:: Passage shown ::
######
Before Joseph or Jacob entered the land of Egypt, there had been a large influx of Asiatic Semitic slaves into Egypt. They congregated largely in the Delta region of Egypt, the same area where Goshen was located. Over a period of time these Hyksos land owners formed a political coalition which gave them great power in the Delta. At a weak point in Egyptian political power, the Hyksos coalition overthrew the throne, and a Hyksos Pharaoh was installed. It is most likely that the Pharaoh under whom Joseph served was a Hyksos.100 This explains, at least in part, why a Pharaoh would be eager to install a Hebrew slave into such a high office. A fellow Palestinian would be trusted more than a native Egyptian. It also explains why the Pharaoh would encourage the immigration of Hebrews from Canaan. They could enhance his political position and be potential allies if and when the Egyptians attempted to regain power.

Later on, when Joseph had long since died and the Hyksos dynasty had been overthrown, the Egyptians were not inclined to feel favorably toward the Israelites, who had collaborated with the Hyksos and had prospered while they had been impoverished. And if another attempt were made to overthrow the throne of Egypt, the Hebrews might well be expected to become allies in such an effort. No wonder they were disliked, distrusted, and dealt with as a serious threat to Egypt’s security:

And Joseph died, and all his brothers and all that generation. But the sons of Israel were fruitful and increased greatly, and multiplied, and became exceedingly mighty, so that the land was filled with them.
######
:: Dataset ::
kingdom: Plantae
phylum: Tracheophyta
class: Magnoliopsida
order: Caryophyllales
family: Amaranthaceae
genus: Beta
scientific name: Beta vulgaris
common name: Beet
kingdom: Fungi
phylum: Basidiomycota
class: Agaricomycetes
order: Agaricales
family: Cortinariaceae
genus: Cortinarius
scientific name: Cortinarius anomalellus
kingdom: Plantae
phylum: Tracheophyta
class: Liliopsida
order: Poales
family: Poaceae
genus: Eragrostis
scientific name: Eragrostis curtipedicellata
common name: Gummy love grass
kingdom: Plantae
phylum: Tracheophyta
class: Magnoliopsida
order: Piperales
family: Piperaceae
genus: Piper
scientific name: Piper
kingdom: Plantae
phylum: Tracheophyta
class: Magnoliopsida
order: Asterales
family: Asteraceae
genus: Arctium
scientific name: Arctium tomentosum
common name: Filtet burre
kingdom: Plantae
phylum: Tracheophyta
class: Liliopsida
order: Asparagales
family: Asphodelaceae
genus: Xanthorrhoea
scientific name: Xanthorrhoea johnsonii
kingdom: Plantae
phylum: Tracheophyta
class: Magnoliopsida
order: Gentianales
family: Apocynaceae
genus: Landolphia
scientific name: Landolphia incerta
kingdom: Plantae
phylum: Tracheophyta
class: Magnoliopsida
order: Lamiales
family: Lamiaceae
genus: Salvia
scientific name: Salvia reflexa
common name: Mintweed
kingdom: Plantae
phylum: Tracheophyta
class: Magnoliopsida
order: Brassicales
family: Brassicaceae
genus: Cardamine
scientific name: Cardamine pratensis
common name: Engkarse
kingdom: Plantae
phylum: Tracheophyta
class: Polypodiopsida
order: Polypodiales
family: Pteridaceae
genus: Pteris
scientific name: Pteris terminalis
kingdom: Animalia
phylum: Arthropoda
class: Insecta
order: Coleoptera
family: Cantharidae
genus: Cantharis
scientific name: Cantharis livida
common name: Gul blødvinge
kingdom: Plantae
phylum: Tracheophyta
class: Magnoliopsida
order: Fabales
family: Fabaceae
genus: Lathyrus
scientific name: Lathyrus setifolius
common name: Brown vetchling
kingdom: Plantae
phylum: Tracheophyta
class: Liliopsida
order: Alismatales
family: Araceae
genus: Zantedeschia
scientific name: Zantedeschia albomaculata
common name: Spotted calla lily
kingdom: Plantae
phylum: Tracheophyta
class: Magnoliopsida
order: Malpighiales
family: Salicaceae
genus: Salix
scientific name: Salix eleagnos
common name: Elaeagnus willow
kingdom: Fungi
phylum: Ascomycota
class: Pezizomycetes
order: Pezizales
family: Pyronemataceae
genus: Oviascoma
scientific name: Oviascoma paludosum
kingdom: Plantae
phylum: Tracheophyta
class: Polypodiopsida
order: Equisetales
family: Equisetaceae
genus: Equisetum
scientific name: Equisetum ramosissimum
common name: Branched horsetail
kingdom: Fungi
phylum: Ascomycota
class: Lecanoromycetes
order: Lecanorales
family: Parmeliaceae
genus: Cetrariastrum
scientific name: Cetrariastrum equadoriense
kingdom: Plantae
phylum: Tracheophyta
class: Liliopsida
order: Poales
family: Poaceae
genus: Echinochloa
######
:: Challenges ::
[A] In the passage on the Hyksos, in what region of Egypt did the Asiatic Semitic slaves largely congregate?
[B] Return word for word the portion of the passage on the Hyksos starting at "Later on, when" and ending at "filled with them.".

:: Results of the exercise ::
[A] They congregated largely in the Delta region, the same area where Goshen was located.

[B]
Later on, when Joseph had long since died and the Hyksos dynasty had been overthrown, the Egyptians were not inclined to feel favorably toward the Israelites, who had collaborated with the Hyksos and had prospered while they had been impoverished. And if another attempt were made to overthrow the throne of Egypt, the Hebrews might well be expected to become allies in such an effort. No wonder they were disliked, distrusted, and dealt with as a serious threat to Egypt’s security:

And Joseph died, and all his brothers and all that generation. But the sons of Israel were fruitful and increased greatly, and multiplied, and became exceedingly mighty, so that the land was filled with them.